• [DESCRIPTION OF THE TASK]: Set down the lines that begin at the top of the records and end with the line containing "20: (479, 117, 0.77)", and drop every picture.

• [PROVIDED INFORMATION]:
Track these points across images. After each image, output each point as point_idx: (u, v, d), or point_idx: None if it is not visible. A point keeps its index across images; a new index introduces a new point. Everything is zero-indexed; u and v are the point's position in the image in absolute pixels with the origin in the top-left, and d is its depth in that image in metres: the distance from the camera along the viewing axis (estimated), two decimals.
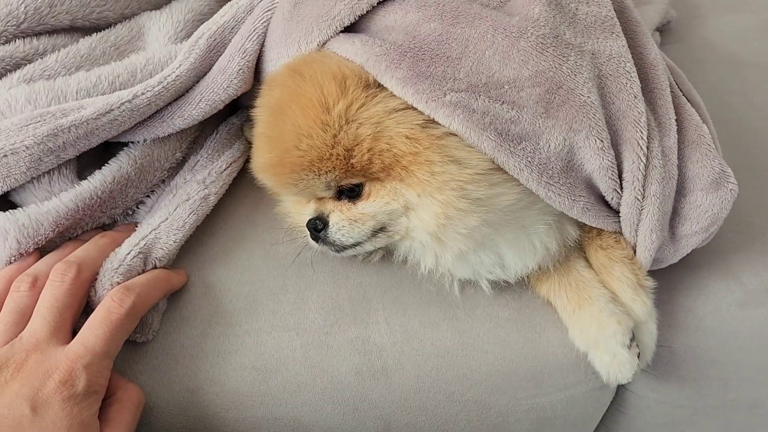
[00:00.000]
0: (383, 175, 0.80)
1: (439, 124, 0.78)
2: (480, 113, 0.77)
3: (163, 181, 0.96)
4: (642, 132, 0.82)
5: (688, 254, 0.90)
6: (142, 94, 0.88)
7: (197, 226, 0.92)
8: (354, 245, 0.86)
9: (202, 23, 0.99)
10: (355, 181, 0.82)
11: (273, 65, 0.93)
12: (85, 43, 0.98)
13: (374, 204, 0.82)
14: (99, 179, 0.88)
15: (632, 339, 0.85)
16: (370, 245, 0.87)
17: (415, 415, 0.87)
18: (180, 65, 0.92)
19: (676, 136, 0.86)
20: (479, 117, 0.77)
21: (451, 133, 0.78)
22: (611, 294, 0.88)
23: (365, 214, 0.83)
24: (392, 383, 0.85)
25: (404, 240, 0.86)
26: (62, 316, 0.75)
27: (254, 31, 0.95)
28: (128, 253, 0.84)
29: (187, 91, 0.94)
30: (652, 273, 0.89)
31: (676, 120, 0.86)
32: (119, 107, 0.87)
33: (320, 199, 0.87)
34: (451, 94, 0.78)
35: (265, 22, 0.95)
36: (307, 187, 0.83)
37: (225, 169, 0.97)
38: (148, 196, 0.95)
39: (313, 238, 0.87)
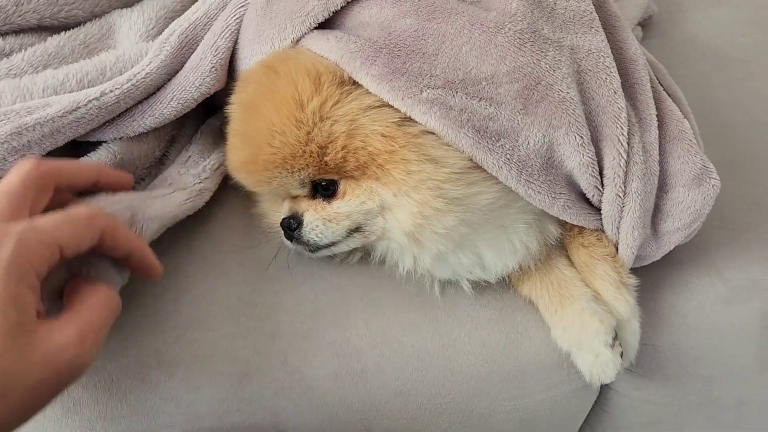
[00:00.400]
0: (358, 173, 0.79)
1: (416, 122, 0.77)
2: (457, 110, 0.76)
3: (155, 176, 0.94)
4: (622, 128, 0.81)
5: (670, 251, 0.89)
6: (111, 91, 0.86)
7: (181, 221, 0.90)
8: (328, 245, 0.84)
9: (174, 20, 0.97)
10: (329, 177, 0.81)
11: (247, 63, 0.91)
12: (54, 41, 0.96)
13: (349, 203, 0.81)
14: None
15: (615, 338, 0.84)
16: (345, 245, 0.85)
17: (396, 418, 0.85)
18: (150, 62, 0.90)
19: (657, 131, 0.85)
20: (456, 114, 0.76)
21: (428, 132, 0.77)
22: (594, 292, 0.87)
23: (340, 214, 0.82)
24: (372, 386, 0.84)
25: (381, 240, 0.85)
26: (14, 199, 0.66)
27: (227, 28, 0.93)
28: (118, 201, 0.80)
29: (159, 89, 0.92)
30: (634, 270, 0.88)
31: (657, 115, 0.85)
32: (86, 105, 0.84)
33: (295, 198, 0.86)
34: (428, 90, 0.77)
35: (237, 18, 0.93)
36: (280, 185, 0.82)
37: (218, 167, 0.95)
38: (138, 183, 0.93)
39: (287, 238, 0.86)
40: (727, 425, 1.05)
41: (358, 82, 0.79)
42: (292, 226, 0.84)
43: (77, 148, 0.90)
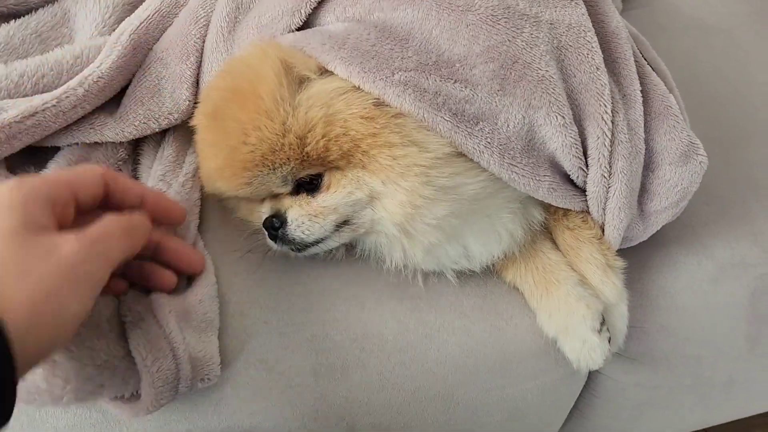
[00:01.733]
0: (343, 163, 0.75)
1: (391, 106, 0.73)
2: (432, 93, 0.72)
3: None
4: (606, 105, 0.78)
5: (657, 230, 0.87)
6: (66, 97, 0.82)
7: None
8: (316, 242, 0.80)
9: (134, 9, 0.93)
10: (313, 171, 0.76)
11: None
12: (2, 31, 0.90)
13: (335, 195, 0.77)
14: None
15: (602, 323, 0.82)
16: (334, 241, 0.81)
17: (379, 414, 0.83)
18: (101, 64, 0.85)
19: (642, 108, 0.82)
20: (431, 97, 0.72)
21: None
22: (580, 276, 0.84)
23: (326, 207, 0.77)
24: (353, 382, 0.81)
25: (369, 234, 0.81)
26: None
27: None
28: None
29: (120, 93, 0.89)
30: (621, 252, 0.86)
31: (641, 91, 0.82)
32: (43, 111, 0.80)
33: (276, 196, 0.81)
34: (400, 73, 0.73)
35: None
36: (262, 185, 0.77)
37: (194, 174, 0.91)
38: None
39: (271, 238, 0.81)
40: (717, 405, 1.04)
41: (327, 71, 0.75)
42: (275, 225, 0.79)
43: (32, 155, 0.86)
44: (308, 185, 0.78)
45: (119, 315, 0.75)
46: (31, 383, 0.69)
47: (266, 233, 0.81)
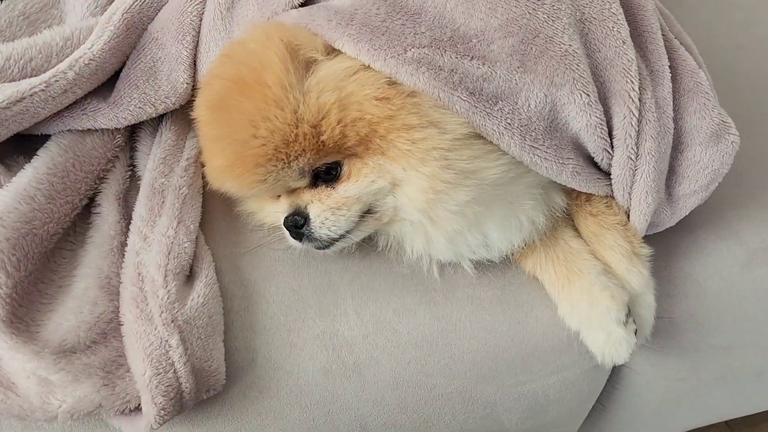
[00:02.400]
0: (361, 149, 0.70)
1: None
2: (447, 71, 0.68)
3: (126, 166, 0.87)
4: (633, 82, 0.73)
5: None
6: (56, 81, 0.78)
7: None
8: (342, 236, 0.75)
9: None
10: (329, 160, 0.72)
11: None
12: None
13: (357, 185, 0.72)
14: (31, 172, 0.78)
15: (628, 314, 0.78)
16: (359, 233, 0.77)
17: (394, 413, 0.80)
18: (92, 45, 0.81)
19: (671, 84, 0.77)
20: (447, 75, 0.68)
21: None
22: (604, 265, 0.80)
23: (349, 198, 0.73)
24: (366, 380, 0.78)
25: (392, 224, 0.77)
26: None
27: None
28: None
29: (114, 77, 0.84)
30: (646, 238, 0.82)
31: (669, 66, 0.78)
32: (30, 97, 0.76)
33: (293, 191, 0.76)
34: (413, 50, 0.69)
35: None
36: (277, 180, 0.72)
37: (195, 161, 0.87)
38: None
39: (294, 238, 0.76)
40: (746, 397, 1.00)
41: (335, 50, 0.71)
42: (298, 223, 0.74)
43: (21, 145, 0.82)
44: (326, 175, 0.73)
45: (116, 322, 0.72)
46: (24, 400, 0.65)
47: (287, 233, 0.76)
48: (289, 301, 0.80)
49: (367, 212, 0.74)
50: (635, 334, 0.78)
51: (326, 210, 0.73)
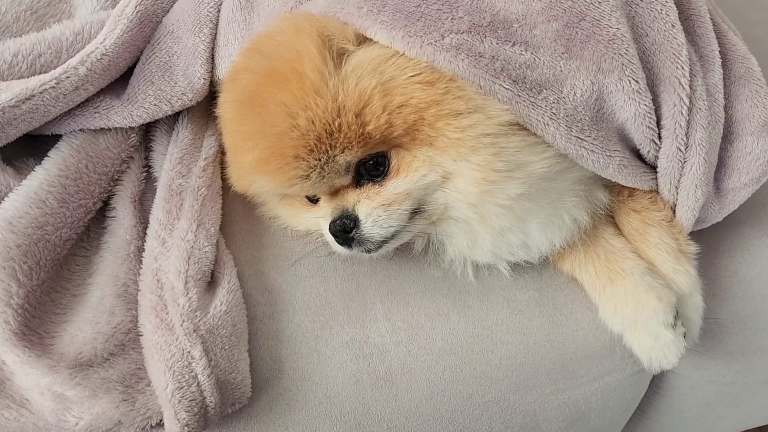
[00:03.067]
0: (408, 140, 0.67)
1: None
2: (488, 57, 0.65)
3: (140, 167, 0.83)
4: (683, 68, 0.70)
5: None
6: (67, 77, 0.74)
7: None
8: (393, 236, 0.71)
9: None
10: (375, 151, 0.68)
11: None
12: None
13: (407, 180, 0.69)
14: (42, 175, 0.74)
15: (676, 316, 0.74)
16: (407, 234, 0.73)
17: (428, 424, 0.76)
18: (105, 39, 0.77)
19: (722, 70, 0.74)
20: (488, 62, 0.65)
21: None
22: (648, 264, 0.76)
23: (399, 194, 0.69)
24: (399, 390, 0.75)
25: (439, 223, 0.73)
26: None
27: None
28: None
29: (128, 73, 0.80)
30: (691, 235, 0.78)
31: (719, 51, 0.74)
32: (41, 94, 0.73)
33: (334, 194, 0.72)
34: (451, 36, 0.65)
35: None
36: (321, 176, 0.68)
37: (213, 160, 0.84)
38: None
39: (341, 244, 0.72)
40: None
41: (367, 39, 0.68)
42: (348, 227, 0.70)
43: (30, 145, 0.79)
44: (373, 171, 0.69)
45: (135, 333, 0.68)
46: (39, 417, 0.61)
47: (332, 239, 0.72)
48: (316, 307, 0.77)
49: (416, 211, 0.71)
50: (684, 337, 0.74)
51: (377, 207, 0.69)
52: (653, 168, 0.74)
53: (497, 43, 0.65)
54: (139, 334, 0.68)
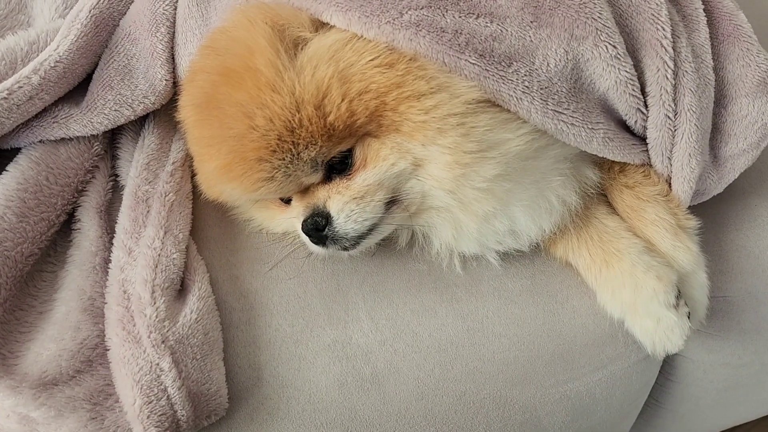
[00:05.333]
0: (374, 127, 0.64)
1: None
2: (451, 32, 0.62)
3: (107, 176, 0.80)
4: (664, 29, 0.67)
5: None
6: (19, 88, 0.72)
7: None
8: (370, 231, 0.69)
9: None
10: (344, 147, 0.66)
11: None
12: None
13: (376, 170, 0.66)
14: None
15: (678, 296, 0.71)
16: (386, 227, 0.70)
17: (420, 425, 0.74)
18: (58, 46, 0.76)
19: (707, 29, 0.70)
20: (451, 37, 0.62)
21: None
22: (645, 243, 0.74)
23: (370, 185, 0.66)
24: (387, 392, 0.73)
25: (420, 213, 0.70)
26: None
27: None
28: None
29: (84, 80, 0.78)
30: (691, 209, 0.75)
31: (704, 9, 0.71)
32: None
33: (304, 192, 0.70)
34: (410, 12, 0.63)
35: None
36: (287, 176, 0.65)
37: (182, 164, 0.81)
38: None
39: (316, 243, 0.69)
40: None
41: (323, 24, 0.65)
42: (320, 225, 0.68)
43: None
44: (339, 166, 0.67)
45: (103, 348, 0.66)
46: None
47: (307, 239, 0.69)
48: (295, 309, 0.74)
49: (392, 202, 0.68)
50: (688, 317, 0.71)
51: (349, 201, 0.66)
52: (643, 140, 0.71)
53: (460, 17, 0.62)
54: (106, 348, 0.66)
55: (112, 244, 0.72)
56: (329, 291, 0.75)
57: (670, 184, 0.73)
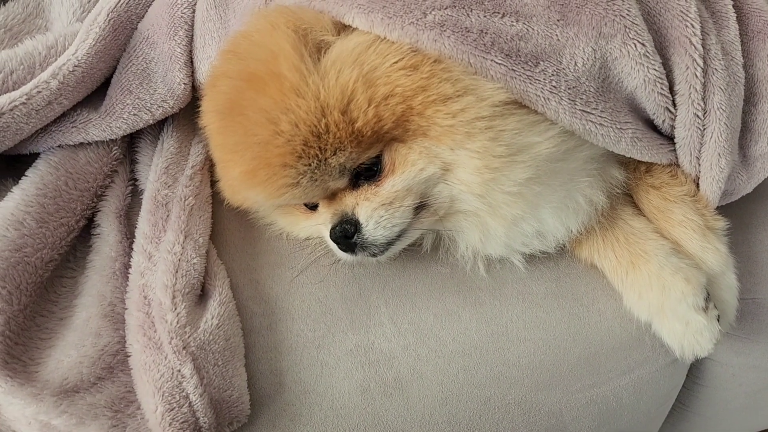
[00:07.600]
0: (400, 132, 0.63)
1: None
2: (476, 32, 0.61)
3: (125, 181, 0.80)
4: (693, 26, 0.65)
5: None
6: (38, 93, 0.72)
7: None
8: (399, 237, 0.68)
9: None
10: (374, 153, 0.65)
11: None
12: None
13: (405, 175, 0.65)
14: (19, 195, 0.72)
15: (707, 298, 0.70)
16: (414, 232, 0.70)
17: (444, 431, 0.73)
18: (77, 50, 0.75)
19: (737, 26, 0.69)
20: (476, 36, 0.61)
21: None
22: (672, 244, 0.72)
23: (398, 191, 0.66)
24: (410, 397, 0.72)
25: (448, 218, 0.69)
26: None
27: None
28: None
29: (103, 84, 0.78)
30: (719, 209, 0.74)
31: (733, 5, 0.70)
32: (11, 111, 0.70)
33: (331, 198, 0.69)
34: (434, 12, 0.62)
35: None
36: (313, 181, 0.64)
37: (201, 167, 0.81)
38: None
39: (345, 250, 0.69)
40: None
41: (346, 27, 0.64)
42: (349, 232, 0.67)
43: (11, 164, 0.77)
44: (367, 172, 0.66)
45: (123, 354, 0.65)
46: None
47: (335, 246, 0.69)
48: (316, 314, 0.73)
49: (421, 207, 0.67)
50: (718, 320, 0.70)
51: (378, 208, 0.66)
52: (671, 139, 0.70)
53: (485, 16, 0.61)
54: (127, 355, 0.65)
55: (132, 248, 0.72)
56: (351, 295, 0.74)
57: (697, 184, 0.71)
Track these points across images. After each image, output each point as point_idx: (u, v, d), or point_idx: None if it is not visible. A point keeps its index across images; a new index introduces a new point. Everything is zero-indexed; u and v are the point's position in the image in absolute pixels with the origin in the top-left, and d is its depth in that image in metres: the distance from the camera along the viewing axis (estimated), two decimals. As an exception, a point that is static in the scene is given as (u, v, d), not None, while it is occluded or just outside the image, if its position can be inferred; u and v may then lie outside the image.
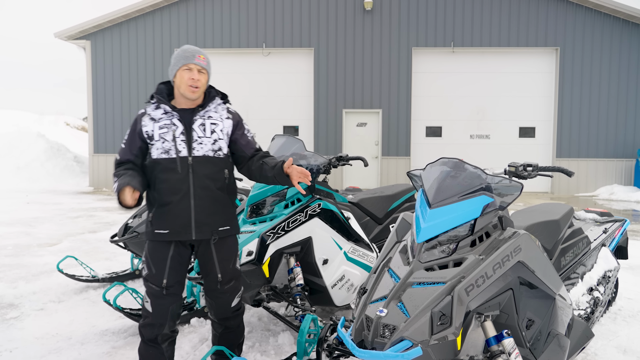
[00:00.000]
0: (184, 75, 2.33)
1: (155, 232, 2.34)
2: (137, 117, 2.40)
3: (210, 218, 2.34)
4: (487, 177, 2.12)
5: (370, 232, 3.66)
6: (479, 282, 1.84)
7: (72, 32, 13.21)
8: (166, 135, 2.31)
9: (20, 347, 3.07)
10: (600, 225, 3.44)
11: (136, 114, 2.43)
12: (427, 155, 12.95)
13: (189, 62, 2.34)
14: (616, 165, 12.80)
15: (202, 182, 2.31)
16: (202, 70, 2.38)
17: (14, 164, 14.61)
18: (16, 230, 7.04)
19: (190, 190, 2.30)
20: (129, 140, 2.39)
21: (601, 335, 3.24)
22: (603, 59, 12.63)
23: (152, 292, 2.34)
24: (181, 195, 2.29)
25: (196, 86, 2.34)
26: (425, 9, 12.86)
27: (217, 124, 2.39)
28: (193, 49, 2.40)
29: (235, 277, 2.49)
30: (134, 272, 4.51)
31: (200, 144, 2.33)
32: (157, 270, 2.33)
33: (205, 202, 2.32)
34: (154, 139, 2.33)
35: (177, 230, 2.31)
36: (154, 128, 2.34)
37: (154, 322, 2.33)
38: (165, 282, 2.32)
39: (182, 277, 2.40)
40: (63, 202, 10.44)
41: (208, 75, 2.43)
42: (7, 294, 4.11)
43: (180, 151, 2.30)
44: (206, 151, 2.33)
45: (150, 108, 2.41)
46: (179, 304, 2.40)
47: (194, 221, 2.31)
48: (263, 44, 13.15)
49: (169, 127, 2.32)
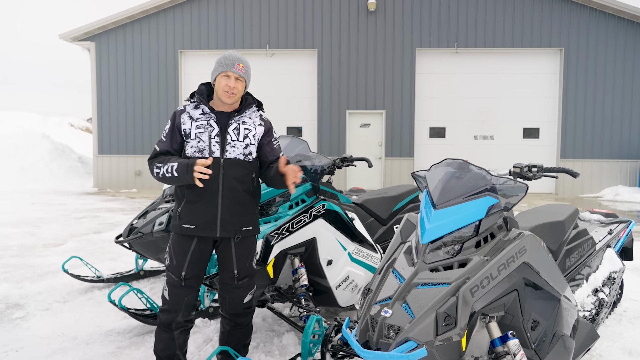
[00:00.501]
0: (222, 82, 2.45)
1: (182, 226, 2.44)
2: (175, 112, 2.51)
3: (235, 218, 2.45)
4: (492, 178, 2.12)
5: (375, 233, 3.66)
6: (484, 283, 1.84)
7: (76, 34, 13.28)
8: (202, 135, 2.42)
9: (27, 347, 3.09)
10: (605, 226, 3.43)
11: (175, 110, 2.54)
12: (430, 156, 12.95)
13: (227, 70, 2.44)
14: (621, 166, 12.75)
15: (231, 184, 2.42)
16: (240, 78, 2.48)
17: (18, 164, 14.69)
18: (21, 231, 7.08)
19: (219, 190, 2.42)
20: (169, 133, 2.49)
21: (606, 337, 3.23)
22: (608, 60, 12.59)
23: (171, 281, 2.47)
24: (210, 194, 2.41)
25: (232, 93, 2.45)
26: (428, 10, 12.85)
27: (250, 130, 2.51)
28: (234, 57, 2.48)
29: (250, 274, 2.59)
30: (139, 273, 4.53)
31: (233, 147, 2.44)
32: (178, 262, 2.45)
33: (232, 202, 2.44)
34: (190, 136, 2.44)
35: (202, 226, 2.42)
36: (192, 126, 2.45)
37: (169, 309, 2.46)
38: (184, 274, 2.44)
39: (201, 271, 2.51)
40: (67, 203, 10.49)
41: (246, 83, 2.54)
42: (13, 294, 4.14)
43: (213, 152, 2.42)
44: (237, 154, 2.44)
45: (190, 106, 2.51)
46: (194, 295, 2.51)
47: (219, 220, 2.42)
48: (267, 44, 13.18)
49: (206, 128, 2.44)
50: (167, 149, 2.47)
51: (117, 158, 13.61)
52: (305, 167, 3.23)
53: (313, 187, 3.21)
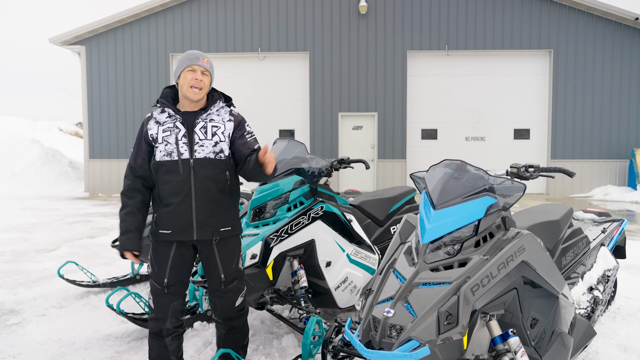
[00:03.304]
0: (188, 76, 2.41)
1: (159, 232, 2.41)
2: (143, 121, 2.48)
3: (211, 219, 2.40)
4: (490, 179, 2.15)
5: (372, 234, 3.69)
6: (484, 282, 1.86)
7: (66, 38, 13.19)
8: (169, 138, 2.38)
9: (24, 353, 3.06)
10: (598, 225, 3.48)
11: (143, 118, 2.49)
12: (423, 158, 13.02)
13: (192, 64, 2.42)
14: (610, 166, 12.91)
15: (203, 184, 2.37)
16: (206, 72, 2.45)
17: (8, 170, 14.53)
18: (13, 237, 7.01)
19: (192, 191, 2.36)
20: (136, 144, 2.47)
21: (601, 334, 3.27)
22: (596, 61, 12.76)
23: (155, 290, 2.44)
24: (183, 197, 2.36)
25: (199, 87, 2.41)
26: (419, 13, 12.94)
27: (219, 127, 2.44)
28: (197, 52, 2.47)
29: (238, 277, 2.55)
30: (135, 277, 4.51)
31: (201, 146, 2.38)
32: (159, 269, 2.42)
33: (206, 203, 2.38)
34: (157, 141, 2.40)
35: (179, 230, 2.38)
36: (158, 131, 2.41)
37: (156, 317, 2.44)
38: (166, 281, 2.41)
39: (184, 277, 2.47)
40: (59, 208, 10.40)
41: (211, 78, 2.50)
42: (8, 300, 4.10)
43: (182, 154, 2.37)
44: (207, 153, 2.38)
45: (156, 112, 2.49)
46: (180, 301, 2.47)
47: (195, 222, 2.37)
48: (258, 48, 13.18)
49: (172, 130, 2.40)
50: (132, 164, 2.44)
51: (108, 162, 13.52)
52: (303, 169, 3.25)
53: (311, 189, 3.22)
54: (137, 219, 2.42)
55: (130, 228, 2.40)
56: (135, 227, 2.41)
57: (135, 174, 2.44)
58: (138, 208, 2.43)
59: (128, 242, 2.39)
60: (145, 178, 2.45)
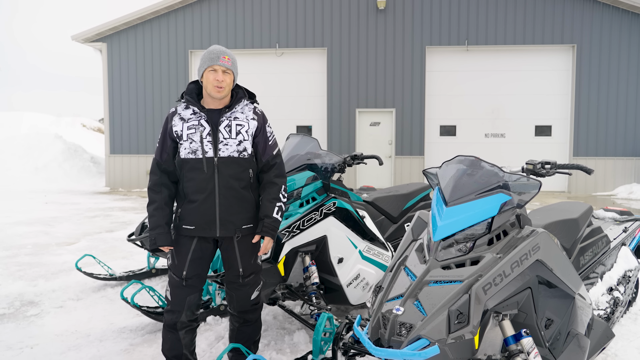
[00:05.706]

• [YOUR SOLUTION]:
Track these points across images. After each image, output each point as point_idx: (u, v, d), or point_idx: None if it is not visible. A point keeps its index across images; a new index introduces a new point. Everything is zero-indexed; u and v are the point's position in the image in absolute pixels with the origin in the top-left, and d is its depth in that image in metres: the distance from the camera along the viewing axis (estimated), two decimals.
[00:00.000]
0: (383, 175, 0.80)
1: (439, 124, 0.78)
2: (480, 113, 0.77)
3: (163, 181, 0.96)
4: (642, 132, 0.82)
5: (688, 254, 0.90)
6: (142, 94, 0.88)
7: (197, 226, 0.92)
8: (354, 245, 0.86)
9: (202, 23, 0.99)
10: (355, 181, 0.82)
11: (273, 65, 0.93)
12: (85, 43, 0.98)
13: (374, 204, 0.82)
14: (99, 179, 0.88)
15: (632, 339, 0.85)
16: (370, 245, 0.87)
17: (415, 415, 0.87)
18: (180, 65, 0.92)
19: (676, 136, 0.86)
20: (479, 117, 0.77)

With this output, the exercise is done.